I have further commentary on the exchange below; I just want to present
it to the list to solicit views on source citation in our man pages.

>> > Commenting on cited books or articles in the SEE ALSO section is
>> > very rare, and it will almost never happen for more than one
>> > article in the same manual page.  So there is really no need to set
>> > the reference itself as a list tag and the comment as a list body.
>> > It doesn't even look particularly good.
>> > 
>> > So at the very least, we could just remove the .TP and the \cs.
>> 
>> You're right that there's not much precedent here.  The good news for
>> you is that I'm not settled on this format.  I'd like to get cites to
>> all the important Bell Labs white papers into our man page corpus,
>> and then standardize two things:
>> 
>> (1) The stylistic format of such bibilographic entries; and
>> (2) now that I understand the basics of refer(1), suck all the
>> citations into an index file, ship it, and have our pages use it
>> where necessary.
>> 
>> > But i think going a step further is even better because nothing
>> > in the comment really matters:
>> > 
>> >  - gratis version: no need to say that, it's obvious when you can
>> >    download it for free, and if you would have to pay for it,
>> >    we would hardly include a URI, at least not without warning
>> >    that it needs payment
>> 
>> groff is a GNU project, and generally eschews non-free documentation,
>> except for historical/academic works, for which even RMS has some
>> tolerance.  (The FSF won't distribute them, but it doesn't try to
>> pretend they don't exist, unlike some proprietary operating systems.)
>> 
>> I think it's worth pointing this out so contributors know where a
>> manual might need a freely-licensed alternative to be written.
>> 
>> >  - from UNIX v10: no need to say that, it's said in the document
>> >    itself and doesn't matter for the manual page at hand nor for
>> >    the decision of a reader to look at it
>> 
>> So many people seem to think that Research Unix stopped with V7 (or
>> maybe 32V) that I found it noteworthy.
>> 
>> >  - early implementation: misleading, because the implementation
>> >    described in the cited document is almost exactly a decade
>> >    younger than the original implementation
>> 
>> ...and three times as many years have passed since those two
>> instants.  :)
>> 
>> >  - Uriel Pereira: totally irrelevant, that website merely saved
>> >    a copy of the document
>> 
>> Something about my bibliographic instincts tells me I need to
>> characterize or describe the site being linked to somehow.
> 
> I think i understand why you feel that some of those details may be
> interesting from a historical perspective, i like considering history
> myself.  But here, we are not even talking about a HISTORY section.

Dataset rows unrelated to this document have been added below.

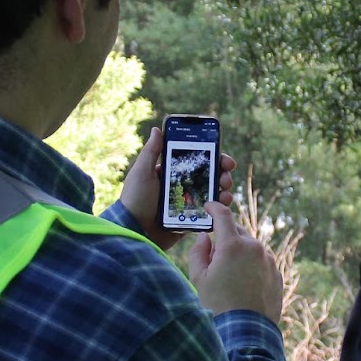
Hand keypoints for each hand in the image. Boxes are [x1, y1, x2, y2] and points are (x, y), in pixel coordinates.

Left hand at [118, 126, 237, 251]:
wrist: (135, 231)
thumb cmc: (135, 200)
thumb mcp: (141, 173)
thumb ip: (151, 152)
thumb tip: (157, 129)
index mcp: (172, 173)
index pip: (197, 161)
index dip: (213, 157)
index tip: (224, 158)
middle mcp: (183, 187)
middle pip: (210, 177)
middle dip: (223, 175)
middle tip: (226, 177)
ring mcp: (188, 204)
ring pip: (213, 195)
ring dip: (224, 192)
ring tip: (225, 194)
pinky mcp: (191, 221)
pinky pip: (209, 214)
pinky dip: (218, 211)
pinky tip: (221, 207)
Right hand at [188, 202, 282, 320]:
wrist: (246, 331)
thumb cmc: (218, 305)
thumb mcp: (199, 278)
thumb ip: (199, 252)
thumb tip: (205, 237)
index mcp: (232, 245)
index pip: (223, 215)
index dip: (214, 208)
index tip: (208, 207)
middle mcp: (253, 247)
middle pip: (237, 232)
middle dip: (225, 238)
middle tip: (215, 258)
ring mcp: (268, 260)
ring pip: (250, 247)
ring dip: (240, 253)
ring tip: (230, 277)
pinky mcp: (276, 273)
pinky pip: (261, 261)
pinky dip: (252, 265)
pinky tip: (243, 284)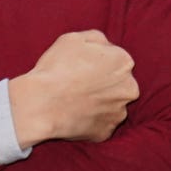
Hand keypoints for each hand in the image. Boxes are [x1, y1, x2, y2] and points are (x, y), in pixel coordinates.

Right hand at [7, 31, 137, 144]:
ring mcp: (119, 113)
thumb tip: (106, 47)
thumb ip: (97, 39)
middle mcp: (128, 89)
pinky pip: (100, 124)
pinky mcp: (106, 132)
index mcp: (124, 62)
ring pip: (112, 105)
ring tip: (75, 101)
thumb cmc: (57, 68)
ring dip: (99, 103)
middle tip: (80, 85)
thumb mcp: (74, 38)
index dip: (99, 64)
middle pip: (119, 84)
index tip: (83, 68)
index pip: (117, 61)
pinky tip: (75, 114)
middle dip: (104, 84)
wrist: (41, 104)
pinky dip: (90, 120)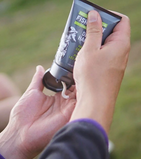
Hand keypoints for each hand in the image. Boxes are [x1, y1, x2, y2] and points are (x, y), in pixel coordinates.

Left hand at [0, 65, 75, 158]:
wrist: (21, 133)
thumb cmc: (23, 114)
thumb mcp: (32, 92)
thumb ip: (38, 80)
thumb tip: (39, 67)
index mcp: (56, 97)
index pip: (68, 85)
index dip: (71, 76)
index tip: (75, 66)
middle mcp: (63, 103)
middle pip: (76, 89)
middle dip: (79, 79)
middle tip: (83, 68)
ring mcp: (67, 108)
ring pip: (80, 94)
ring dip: (82, 85)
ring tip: (86, 73)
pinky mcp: (69, 114)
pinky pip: (79, 102)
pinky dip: (82, 93)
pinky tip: (84, 83)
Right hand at [71, 10, 129, 132]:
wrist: (95, 102)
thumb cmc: (92, 76)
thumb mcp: (90, 50)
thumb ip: (93, 31)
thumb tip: (94, 14)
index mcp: (120, 44)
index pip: (121, 21)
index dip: (108, 16)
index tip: (94, 17)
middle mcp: (120, 53)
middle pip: (111, 33)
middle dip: (96, 29)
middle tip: (82, 30)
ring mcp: (114, 63)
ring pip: (104, 46)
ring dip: (92, 42)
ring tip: (79, 44)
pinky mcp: (108, 71)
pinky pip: (101, 57)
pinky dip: (92, 53)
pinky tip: (81, 57)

> People look at SEE ALSO because they wonder how to use tbl(1), not
> because they wonder whether v10 was a great UNIX or what rms@' opinion
> on non-free documentation is or whether Uriel Pereira created some
> website before he died.  I'd simply prefer to stay on topic as much as
> possible, in particular outside HISTORY.
> 
> > Bottom line: please regard the exact layout and content of the
> > bibilographic information I'm adding as "in flux".
> > 
> > To hammer out those question of content and style, let's loop the
> > list in on my points (1) and (2) above.
> 
> Sure.  Maybe you want to suggest something in a well-organized manner
> rather than me picking apart a mail?
> 
> There is no hurry to re-fix tbl(1).  That can easily be done once
> you have settled on a nice format.
> 
> But note that i have very rarely, if ever, seen lists of references
> with annotations attached to each cited article.  Even less so in
> manual pages: in a research journal, having two pages of citations
> at the end of an article may be useful or even required, but in a
> manual page, references ought to be kept concise.